Это лишь в определенной степени имеет отношение к сексу; но некоторое – точно имеет. У одних мальчиков есть машины, а у других нет, и с ними я езжу на автобусах, на трамваях, на только что открывшемся метро – оно чистое, в нем никогда ничего не происходит, и оно похоже на длинный туалет, отделанный кафелем пастельных цветов. Мальчик провожает меня домой. Мы выбираем кружной путь. Пахнет сиренью, скошенной травой или горящими листьями, смотря по времени года. Мы идем по новому бетонному пешеходному мосту, над нами склоняются ивы, а внизу журчит ручей. Мы стоим на мосту в тусклом свете фонарей, опираясь спиной на перила – я обнимаю мальчика, а он меня. Мы задираем друг другу одежду и проводим рукой по спине – я чувствую, как напрягается его хребет, натянутый до звона, вот-вот лопнет. Я чувствую его тело по всей длине, в изумлении касаюсь его лица. Лицо мальчика так меняется, смягчается, открывается, жаждет. Тело – чистая энергия, отвердевший свет.

44

В овраге находят убитую девочку. Не в нашем, возле дома, а в другом ответвлении большого оврага, дальше на юг, мимо кирпичного завода, там, где река Дон, окаймленная плакучими ивами, заваленная мусором и грязная, лениво вьется по направлению к озеру. Никто не ожидает подобных происшествий в Торонто, где жители даже не запирают на ночь задние двери домов и задвижки оконных рам. Но, значит, такое все же случается. Об убийстве написали на первых полосах всех газет.

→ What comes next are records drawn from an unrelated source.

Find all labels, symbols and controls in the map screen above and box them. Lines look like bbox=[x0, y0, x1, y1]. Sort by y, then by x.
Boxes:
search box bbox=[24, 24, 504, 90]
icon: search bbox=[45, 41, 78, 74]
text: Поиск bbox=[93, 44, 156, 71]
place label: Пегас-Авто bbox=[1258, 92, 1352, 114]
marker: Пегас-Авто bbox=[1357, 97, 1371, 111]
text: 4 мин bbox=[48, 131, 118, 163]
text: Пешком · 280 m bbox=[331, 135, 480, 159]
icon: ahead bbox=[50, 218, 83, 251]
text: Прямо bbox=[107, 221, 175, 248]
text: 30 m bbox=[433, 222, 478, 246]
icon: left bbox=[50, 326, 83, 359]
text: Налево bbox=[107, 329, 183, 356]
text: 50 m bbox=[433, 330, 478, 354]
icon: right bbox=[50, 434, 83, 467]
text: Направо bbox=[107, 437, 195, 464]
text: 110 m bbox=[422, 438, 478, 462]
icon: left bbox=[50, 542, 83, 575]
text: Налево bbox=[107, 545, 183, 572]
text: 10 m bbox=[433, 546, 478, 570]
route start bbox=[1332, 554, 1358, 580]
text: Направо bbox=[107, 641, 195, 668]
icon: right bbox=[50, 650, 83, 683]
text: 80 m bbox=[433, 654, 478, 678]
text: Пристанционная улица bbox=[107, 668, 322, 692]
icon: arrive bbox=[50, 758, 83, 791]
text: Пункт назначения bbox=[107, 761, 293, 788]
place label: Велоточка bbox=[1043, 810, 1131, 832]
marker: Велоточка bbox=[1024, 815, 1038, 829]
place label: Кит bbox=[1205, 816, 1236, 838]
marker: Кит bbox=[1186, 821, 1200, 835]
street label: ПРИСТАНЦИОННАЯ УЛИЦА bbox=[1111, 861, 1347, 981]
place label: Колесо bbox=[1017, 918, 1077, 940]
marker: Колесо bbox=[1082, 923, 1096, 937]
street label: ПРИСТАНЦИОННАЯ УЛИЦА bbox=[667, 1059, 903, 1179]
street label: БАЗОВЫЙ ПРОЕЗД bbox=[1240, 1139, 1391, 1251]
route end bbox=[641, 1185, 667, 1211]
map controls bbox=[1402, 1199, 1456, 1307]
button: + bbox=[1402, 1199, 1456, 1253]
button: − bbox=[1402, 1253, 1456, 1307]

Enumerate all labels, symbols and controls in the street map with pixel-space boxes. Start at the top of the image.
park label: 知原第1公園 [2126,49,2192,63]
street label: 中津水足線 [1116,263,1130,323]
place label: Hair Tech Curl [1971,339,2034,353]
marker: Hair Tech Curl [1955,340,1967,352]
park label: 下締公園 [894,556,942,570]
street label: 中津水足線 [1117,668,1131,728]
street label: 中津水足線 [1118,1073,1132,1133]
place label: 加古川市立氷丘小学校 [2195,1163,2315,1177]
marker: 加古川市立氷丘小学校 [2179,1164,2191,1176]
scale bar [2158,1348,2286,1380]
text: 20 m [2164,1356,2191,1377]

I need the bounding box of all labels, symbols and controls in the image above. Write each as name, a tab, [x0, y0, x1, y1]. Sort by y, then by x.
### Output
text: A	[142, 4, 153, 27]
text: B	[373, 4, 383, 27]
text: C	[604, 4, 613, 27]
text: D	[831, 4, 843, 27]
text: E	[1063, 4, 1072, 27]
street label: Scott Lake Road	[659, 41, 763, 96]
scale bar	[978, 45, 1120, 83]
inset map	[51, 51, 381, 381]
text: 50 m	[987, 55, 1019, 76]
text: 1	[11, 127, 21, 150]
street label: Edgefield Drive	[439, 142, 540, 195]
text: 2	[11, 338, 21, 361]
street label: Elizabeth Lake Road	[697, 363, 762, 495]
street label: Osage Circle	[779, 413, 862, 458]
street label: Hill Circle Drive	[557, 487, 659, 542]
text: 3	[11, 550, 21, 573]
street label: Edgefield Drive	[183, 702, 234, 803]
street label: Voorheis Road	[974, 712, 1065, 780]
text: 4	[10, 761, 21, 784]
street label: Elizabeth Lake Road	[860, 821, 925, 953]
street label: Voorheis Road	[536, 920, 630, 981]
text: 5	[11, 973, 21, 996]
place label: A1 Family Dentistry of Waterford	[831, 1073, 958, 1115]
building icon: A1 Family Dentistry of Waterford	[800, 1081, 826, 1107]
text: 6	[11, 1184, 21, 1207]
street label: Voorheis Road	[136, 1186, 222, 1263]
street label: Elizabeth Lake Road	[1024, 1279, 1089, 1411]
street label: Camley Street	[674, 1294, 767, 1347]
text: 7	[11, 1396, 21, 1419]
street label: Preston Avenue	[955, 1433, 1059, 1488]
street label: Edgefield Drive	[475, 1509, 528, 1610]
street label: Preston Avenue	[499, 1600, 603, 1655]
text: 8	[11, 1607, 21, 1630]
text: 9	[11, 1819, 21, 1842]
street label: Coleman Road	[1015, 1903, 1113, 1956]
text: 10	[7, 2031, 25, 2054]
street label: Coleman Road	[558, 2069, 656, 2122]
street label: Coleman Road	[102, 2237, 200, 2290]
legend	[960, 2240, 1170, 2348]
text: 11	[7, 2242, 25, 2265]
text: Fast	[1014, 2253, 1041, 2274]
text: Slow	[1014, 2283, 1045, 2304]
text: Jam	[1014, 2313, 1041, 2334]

Девочка – моя ровесница. Ее велосипед нашли рядом с телом. Ее задушили, а также надругались над ней. Мы знаем, что значит «надругались». В газетах печатают ее прижизненные фотографии, они уже приобрели тот потусторонний вид, какой фотографии обычно принимают с годами. Это печать ушедшего времени, невозвратного, невосстановимого. В газетах публикуют подробное описание ее одежды. На ней был свитер из ангорки и меховая горжетка с помпонами – такие сейчас в моде. У меня нет горжетки, но мне хотелось бы ее иметь. У нее была белая, но бывают и из коричневой норки. На свитере она носила брошку в виде двух птичек с красными глазами– стеклышками. В общем, обычная школьная одежда. Я жадно впитываю все детали, но меня поражает несправедливость. Мне кажется ужасно нечестным, что можно в один прекрасный день выйти из дома в самой обыкновенной одежде, и тебя убьют без предупреждения, и потом все эти люди будут на тебя смотреть, обследовать. Убийство должно быть обставлено более торжественно.

Я давно уже решила, что в овраге нет никаких страшных мужчин. Я думала, что это лишь страшилка, сочиненная матерями. Но, похоже, они все-таки существуют, вопреки моим убеждениям.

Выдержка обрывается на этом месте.